Leslie: They stole me away. I took a leave of absence and planned to go back to school, but after two weeks on the road I knew there was no chance I would go back. There is plenty of time to finish my Ph.D. later. The opportunity with Humming House is now.
Justin: I was terrified that she would leave school and I would be responsible.
Josh: It is like introducing a successful friend to heroin.
Leslie: For six months Justin kept asking me, “Are you sure you want to do this? You can do both, we will make it work.”
Josh: We snatched Ben and Bobby out of their music program at Belmont. They were ready to become commercial musicians.
Justin: They compromised completely by joining Humming House.
Josh: To be fair, Justin and I walked away from promising careers to lose a bunch of money as musicians. I designed adventures around the world for team-building purposes and sometimes local charity fund-raisers and public events. I still do a few each year.
Justin: I was a talent buyer and production director for a festival in Nashville and booked 120 bands a year. It was a weird juxtaposition because I was a door-knocker and gate-keeper in Nashville. People wanted to play the festivals I was booking and we were trying to book festivals. It helps to understand the contractual side of business.

TSR: You are playing festivals and opening for some of the best bands in the country this year. Do you feel like you are moving forward?
Josh: Our progress has been baby steps. We haven’t skyrocketed and it is hard to get perspective. We have been together for four years and it when you are in it, it feels like everything moves slow around you.

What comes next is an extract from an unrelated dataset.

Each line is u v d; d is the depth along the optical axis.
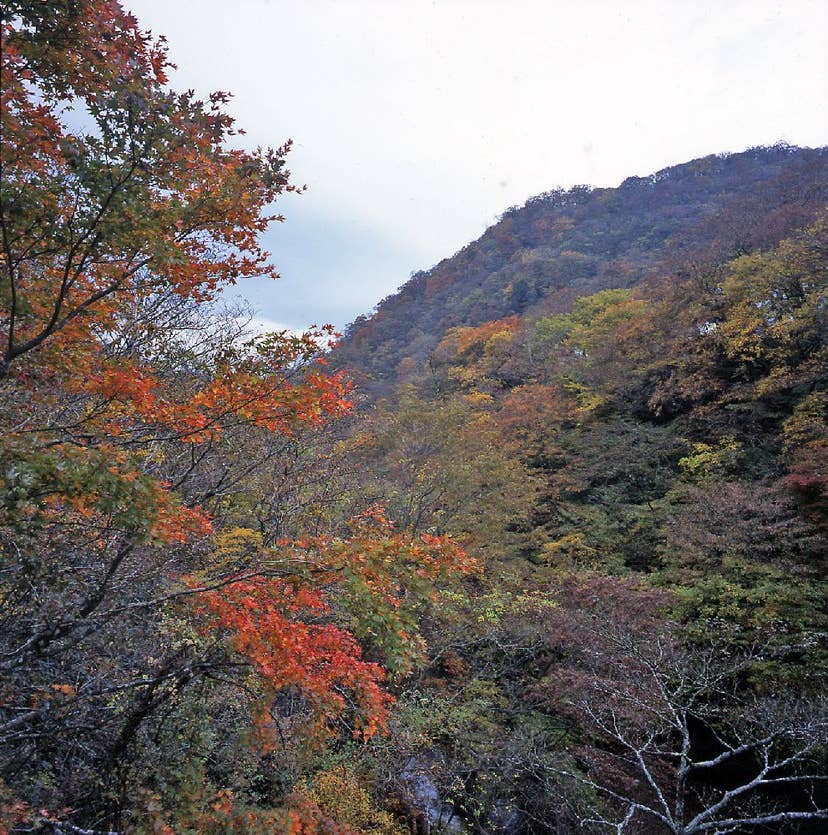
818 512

Justin: We were hopeful that Humming House would work. Sometimes it feels like it moving slow but then you look up and you are playing with Emmylou Harris or you are backstage and standing between Lucinda Williams and Brandi Carlile. We have played in the canyons in the Rockies and beautiful mountain towns. We have slept on a ton of floors to get here and we have slept in five-star hotels. Being an independent band is being an entrepreneur. We have done so much of this on our own. It is still self-managed. It is a lot of work branding and marketing.